Automatic POS annotation
Due to the size of modern corpora, the only viable tagging option is an automatic annotation. The tool that does the tagging is called a POS tagger, or simply a tagger. It can work with a high level of accuracy reaching up to 98 % and the mistakes are typically only limited to phenomena of less interest such as misspelt words, rare usage or interjections (e.g. yuppeeee might be tagged incorrectly). Ambiguity also poses a problem. In the sentence Time flies., it is difficult to tell if it is made up of noun + verb or verb + noun. The latter meaning Use a stopwatch to measure (the movement of) insects. :-) Despite certain inaccuracies, modern tools are able to annotate a vast majority of the corpus correctly and the mistakes they make hardly ever cause problems when using the corpus.
During the development of an automatic POS tagger, a small sample (at least 1 million words) of manually annotated training data is needed. The tagger uses it to “learn” how the language should be tagged. It works also with the context of the word in order to assign the most appropriate POS tag.
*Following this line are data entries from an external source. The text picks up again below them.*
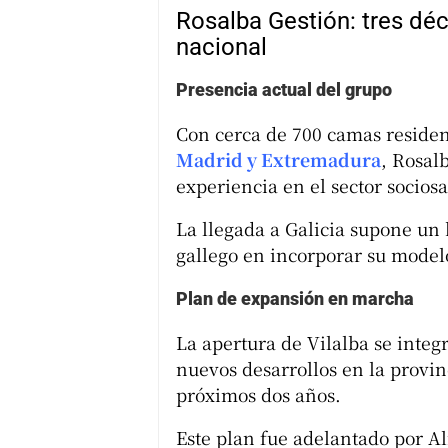
Rosalba Gestión: tres dé
nacional
Presencia actual del grupo
Con cerca de 700 camas residen
Madrid y Extremadura
, Rosal
experiencia en el sector sociosa
La llegada a Galicia supone un 
gallego en incorporar su model
Plan de expansión en marcha
La apertura de Vilalba se inte
nuevos desarrollos en la provi
próximos dos años.
Este plan fue adelantado por 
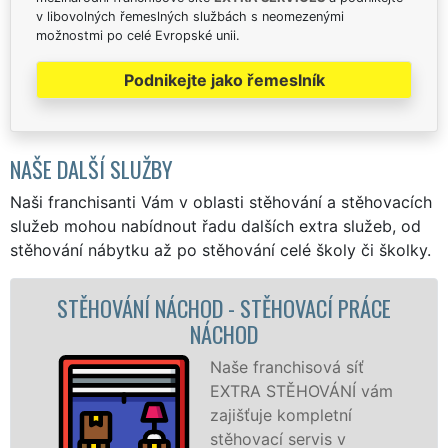
v libovolných řemeslných službách s neomezenými
možnostmi po celé Evropské unii.
Podnikejte jako řemeslník
NAŠE DALŠÍ SLUŽBY
Naši franchisanti Vám v oblasti stěhování a stěhovacích
služeb mohou nabídnout řadu dalších extra služeb, od
stěhování nábytku až po stěhování celé školy či školky.
ÁCE
STĚHOVACÍ SLUŽBA NÁCHOD -
STĚHOVACÍ FIRMA NÁCHOD
Poskytujeme
vám
stěhovací služby v
Náchodě na
špičkové úrovni se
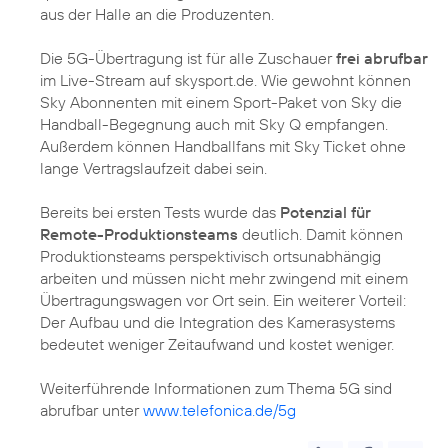
aus der Halle an die Produzenten.
Die 5G-Übertragung ist für alle Zuschauer
frei abrufbar
im Live-Stream auf skysport.de. Wie gewohnt können
Sky Abonnenten mit einem Sport-Paket von Sky die
Handball-Begegnung auch mit Sky Q empfangen.
Außerdem können Handballfans mit Sky Ticket ohne
lange Vertragslaufzeit dabei sein.
Bereits bei ersten Tests wurde das
Potenzial für
Remote-Produktionsteams
deutlich. Damit können
Produktionsteams perspektivisch ortsunabhängig
arbeiten und müssen nicht mehr zwingend mit einem
Übertragungswagen vor Ort sein. Ein weiterer Vorteil:
Der Aufbau und die Integration des Kamerasystems
bedeutet weniger Zeitaufwand und kostet weniger.
Weiterführende Informationen zum Thema 5G sind
abrufbar unter
www.telefonica.de/5g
Automatic taggers can only be as good as the quality of the training data. If the training data contain errors or inconsistencies originating from low annotator agreement, data annotated by such taggers will also reflect these problems.
Taggers for each language can be mutually unrelated tools and each one can use different approaches, algorithms, programming languages and configurations. Apart from those, there are also tools which can be trained to process more than one language. The core software stays the same, but a different language model is used for each language.